I’m having the exact same problem.

When I try to add this:

wrapper.java.additional.4=–Dperspective.ws.disablePermessageDeflateExtension=true

I get the following error:

WARN | wrapperm | Configuration file, C:\Program Files\Inductive Automation\Ignition\data\ignition.conf, contains a problem on line #74 and could not be read. (Invalid multibyte sequence.)
FATAL | wrapperm | Failed to load configuration: C:\Program Files\Inductive Automation\Ignition\data\ignition.conf
FATAL | wrapperm | The Wrapper will stop.

There is a small discrepency between the text and the screenshot, my assumption is the parameter starts with -Dperspective and not -perspective.

Any help would be appreciated.

pturmel · May 23, 2020, 12:04pm

That error suggests that whatever editor you used changed the file encoding.
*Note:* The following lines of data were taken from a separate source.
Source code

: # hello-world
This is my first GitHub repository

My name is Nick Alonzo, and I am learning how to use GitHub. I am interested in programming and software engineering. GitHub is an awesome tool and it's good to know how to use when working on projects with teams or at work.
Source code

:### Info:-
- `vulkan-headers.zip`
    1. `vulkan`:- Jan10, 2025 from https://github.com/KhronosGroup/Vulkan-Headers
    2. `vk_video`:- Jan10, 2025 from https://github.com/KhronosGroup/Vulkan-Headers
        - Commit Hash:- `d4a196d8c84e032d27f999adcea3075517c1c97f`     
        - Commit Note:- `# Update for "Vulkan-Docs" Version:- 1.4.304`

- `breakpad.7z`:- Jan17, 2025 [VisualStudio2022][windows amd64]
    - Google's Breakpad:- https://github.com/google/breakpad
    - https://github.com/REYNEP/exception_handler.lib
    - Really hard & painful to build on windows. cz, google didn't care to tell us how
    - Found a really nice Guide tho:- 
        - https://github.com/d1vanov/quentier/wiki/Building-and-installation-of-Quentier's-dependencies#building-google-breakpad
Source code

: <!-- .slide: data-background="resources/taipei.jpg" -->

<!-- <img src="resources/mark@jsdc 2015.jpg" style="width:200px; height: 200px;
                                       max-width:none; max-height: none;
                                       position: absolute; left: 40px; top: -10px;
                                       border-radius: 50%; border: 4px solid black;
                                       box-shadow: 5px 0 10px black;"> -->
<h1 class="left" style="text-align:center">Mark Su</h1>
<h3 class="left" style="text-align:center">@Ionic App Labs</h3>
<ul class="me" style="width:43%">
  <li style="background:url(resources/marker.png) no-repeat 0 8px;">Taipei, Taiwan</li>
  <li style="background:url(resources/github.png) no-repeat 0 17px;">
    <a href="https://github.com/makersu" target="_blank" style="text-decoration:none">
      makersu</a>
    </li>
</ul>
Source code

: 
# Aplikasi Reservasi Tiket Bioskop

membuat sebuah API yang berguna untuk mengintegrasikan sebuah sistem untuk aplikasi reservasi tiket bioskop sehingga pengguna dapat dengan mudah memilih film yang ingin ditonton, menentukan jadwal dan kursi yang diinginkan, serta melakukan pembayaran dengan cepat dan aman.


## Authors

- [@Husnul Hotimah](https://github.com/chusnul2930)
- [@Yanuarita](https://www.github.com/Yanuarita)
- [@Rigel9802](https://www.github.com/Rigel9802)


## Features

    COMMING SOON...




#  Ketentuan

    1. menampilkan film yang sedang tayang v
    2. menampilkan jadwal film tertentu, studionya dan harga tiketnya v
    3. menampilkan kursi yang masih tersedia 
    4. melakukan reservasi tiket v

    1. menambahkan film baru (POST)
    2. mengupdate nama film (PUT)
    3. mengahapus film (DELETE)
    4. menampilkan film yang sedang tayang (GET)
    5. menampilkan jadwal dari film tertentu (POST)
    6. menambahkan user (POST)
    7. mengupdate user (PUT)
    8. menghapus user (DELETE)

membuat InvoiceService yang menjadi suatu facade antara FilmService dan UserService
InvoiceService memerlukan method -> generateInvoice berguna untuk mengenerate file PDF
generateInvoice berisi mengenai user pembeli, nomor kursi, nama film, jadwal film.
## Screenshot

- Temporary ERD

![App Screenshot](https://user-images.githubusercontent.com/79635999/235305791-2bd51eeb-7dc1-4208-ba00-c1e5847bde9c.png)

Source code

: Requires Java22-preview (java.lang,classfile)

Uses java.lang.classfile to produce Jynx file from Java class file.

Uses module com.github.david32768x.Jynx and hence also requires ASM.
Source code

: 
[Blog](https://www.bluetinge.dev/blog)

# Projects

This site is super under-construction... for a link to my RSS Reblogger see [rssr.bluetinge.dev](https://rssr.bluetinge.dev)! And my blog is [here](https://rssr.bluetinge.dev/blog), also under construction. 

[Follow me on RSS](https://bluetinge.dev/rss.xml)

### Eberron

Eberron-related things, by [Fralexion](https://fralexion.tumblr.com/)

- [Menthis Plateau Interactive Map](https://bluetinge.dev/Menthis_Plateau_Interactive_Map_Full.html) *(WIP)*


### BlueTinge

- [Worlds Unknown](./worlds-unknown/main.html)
This file should be plain ascii.

Kevin.Herron · May 23, 2020, 1:04pm

I think the dash in your -Dperspective... might be an en or em dash and not an ascii hyphen.

lane.duncan · May 24, 2020, 2:39am

Thanks Phil.

I edited in notepad which was set to ANSI encoding. I changed it to UTF 8 and the file error disappeared.

I’m still having issues with the reverse proxy alternating between initializing and authorizing, I’m going to learn about web sockets next.

lane.duncan · May 24, 2020, 4:10am

The dash was certainly problem #2, along with enabling web sockets.

I just did a copy/paste from the line above and it fixed the issue.

…now just need to figure out how to get the reverse proxy to go directly to Perspective. I can get there through the gateway webpage and reverse proxy, just can’t seem to add to the path.

lane.duncan · May 24, 2020, 6:46am

Ugh…I’m really out of my element here

This rule works perfectly:

After addressing the issues above https://demo.mydomain.com goes directly to the gateway home page and I can get anywhere from there, including launching my Perspective app.

What I want is a rule where https://demo.mydomain.com takes me straight to my Perspective project. This is what I have, it gets stuck on Authenticating:

If I remove the authentication from the project (make it public) I just get a blank page.

Any help would be appreciated.

pturmel · May 24, 2020, 1:49pm

Perspective needs resources that are outside the project. If you monitor your proxy’s access logs while running the working config, you’ll see those. I would use that config plus a rule to redirect your bare site URL (checking for no path, no query string) to your project.